** What you should do **
Gather every line from the entries below that includes "Rendered".

---------- Records shown ----------

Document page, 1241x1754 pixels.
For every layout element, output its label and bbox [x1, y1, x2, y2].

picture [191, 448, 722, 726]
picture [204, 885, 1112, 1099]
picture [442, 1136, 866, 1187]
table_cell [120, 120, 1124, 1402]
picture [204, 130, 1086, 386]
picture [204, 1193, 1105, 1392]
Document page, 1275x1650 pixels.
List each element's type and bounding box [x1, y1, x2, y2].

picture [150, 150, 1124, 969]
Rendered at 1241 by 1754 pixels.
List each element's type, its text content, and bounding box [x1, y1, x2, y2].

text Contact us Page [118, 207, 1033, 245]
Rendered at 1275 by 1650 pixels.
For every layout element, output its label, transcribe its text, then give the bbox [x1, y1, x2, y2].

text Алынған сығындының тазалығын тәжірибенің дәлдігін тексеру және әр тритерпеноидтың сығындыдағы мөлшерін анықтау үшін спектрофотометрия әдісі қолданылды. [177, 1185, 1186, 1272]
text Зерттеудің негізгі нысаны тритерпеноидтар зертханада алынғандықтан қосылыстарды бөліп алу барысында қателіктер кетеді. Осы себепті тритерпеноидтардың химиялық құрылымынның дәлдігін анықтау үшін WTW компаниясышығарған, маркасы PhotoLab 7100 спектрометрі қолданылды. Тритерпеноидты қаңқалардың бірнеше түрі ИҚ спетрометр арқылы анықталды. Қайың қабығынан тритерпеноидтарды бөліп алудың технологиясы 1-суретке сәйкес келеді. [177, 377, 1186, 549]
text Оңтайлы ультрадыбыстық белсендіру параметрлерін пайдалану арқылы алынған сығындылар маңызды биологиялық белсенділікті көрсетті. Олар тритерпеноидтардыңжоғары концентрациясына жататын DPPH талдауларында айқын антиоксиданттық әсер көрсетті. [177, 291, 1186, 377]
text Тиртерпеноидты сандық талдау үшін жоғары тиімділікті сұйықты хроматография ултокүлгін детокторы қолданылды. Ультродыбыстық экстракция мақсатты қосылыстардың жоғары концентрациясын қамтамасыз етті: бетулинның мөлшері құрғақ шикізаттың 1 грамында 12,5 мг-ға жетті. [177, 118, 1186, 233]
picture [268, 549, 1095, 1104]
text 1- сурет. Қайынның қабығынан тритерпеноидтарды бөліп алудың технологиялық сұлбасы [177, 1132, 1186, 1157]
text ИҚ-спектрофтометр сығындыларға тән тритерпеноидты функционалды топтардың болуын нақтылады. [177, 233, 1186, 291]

----------

** Output for this exercise **
Rendered at 1241 by 1754 pixels.
Rendered at 1275 by 1650 pixels.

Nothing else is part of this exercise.